I am trying to assemble a plant genome using AWS resources using velvet. Plant genome is huge (> 10 times human genome) and coverage is around 30 x. We are planning for de novo assembly with Velvet (threads enabled). I would like to know if there is a calculator that can provide approximate time taken for assembly, given the necessary details. For eg. if I furnish RAM, CPU (type of instance), genome size, approximate coverage, type of sequencing (PE or SE) and number of client nodes, it should give me the number of hours or days that would take for assembly (reference and/or de novo).

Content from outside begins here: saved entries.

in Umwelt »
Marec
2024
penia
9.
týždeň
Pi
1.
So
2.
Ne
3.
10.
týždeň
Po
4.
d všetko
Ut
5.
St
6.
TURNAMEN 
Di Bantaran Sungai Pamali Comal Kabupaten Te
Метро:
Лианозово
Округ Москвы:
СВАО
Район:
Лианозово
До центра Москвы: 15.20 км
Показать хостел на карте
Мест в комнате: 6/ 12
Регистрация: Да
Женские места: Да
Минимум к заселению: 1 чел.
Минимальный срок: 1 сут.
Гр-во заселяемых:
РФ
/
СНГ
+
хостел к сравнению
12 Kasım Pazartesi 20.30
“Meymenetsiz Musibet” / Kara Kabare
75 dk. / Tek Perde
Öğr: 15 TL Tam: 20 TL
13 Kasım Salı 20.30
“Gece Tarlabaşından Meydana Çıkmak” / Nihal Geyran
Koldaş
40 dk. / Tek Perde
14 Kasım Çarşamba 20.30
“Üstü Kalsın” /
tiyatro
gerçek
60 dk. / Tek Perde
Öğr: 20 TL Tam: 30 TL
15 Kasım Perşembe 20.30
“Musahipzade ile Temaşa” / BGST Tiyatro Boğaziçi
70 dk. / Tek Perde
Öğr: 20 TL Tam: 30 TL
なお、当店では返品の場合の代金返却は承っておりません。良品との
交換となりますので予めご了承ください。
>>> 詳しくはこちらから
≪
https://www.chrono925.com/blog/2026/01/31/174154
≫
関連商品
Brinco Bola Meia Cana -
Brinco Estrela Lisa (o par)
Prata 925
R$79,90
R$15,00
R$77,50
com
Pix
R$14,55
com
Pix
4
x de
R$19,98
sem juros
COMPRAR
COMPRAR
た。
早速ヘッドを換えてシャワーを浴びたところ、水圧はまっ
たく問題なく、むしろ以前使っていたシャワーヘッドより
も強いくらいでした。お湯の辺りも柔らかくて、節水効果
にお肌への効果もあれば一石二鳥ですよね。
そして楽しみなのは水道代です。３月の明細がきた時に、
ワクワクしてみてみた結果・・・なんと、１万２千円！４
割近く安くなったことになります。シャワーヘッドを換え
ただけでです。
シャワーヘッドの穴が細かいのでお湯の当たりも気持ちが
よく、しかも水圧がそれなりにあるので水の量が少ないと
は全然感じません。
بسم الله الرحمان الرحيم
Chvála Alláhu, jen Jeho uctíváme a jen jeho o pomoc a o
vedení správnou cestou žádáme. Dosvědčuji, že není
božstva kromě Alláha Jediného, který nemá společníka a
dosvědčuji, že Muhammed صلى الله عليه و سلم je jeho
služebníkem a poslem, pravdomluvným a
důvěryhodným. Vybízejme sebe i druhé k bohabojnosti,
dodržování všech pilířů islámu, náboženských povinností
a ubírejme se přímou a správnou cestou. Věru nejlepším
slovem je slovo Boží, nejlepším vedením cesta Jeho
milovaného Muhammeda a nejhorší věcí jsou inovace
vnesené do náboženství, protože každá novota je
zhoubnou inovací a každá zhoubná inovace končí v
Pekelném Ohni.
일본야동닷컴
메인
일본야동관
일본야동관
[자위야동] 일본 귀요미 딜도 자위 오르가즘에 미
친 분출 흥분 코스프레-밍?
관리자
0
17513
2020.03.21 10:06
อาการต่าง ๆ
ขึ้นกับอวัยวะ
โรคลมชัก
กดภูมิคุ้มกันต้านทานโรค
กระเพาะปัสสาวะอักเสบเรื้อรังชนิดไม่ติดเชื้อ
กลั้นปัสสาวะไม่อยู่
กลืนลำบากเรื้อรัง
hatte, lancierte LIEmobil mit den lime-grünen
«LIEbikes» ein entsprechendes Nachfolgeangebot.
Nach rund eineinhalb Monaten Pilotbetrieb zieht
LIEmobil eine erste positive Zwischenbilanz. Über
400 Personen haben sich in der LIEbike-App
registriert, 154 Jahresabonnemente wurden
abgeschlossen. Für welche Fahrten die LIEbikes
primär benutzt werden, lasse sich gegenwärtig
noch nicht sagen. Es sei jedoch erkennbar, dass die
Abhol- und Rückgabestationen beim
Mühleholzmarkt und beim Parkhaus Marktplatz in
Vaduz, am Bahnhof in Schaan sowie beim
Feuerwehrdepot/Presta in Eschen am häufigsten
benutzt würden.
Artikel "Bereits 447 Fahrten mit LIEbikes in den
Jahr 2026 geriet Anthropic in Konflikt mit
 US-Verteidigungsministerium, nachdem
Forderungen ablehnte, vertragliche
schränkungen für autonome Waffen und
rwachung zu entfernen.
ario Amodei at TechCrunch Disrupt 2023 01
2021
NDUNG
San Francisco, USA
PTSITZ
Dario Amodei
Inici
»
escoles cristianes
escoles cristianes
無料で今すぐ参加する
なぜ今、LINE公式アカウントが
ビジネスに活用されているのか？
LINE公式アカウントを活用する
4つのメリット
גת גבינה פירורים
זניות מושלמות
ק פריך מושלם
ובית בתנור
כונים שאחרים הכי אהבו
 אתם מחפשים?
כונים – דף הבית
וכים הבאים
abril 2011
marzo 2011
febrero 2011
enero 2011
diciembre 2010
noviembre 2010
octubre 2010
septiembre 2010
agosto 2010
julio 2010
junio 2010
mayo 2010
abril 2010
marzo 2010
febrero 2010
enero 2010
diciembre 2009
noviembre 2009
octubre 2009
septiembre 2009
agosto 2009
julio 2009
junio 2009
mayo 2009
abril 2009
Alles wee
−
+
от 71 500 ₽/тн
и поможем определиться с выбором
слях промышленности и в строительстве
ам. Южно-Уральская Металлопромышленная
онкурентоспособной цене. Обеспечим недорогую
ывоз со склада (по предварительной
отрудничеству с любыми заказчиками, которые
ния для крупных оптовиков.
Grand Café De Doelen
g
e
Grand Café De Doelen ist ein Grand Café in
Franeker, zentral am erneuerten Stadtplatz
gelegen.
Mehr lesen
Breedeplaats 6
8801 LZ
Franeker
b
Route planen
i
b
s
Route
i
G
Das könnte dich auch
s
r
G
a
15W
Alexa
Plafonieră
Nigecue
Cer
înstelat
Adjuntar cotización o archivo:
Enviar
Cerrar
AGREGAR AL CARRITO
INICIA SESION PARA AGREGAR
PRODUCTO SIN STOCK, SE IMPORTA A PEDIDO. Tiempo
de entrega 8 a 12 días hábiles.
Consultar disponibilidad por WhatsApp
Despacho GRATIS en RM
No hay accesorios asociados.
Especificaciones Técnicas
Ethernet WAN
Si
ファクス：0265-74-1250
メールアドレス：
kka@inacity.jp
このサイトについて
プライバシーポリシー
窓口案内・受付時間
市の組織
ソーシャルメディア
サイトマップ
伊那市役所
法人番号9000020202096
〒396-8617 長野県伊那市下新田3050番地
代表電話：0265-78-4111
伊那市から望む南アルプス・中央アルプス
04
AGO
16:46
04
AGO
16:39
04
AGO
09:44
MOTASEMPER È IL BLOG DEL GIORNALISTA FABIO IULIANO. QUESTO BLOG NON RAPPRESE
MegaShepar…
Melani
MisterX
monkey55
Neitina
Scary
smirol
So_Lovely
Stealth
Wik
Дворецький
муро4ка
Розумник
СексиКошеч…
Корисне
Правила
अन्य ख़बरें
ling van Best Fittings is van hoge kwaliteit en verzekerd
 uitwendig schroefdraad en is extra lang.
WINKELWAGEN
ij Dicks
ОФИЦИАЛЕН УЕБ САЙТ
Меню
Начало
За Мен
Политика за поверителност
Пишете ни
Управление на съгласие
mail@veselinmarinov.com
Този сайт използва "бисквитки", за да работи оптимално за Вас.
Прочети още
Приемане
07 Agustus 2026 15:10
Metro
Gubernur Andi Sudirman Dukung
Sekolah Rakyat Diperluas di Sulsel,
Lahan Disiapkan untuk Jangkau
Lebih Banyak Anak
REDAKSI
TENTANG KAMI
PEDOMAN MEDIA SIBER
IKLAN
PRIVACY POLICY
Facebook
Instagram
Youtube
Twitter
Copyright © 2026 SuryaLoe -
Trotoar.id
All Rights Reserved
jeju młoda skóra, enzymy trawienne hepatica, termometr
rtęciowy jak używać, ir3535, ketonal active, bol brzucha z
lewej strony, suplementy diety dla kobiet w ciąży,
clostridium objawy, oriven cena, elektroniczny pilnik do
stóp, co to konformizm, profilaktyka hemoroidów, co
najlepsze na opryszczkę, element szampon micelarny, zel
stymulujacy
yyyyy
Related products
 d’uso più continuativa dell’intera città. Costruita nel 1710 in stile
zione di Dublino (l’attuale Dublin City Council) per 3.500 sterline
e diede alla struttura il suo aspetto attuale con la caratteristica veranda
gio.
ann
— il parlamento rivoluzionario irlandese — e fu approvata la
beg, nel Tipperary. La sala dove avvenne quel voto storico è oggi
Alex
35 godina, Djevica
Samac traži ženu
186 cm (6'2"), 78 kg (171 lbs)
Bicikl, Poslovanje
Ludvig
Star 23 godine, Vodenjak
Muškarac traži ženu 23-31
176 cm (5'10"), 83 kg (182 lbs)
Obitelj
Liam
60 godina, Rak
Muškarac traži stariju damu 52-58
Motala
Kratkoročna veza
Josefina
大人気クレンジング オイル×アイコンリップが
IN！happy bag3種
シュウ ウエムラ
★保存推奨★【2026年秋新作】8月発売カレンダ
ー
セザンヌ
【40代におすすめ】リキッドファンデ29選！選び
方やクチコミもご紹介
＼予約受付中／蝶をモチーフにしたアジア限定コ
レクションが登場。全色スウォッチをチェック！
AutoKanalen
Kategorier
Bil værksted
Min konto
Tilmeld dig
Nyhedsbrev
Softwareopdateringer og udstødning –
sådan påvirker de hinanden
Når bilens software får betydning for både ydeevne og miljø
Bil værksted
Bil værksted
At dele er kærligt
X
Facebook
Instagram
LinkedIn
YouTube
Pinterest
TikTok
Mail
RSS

There is no simple answer to your question. There are other factors that influence time and memory use, like ploidy of the genome, heterozygosity, repetitive elements content, quality of the reads, among others. I will illustrate with two examples:
in one case, I assembled four bacterial genomes with SPAdes, all different strains from the same genus, similar sequencing coverage (100x) for all. Three of them finished in 2-4 of hours, the last one took more than a day. The culprit was library insert size and sequencing quality, which were worst than the other three.
a second case of two insect genomes, sister species, similar genome sizes and coverage (20x). I assembled both with SGA, one took 3-4 days, the other took one month to complete. In this case, although the genomes were similar in size, one had more repeats than the other, and apparently this threw SGA off its tracks.
P.S.: Velvet is a good assembler and, at its time, it was among the best assemblers available. However, its development stopped and it has been surpassed by others, specially in terms of time and memory use.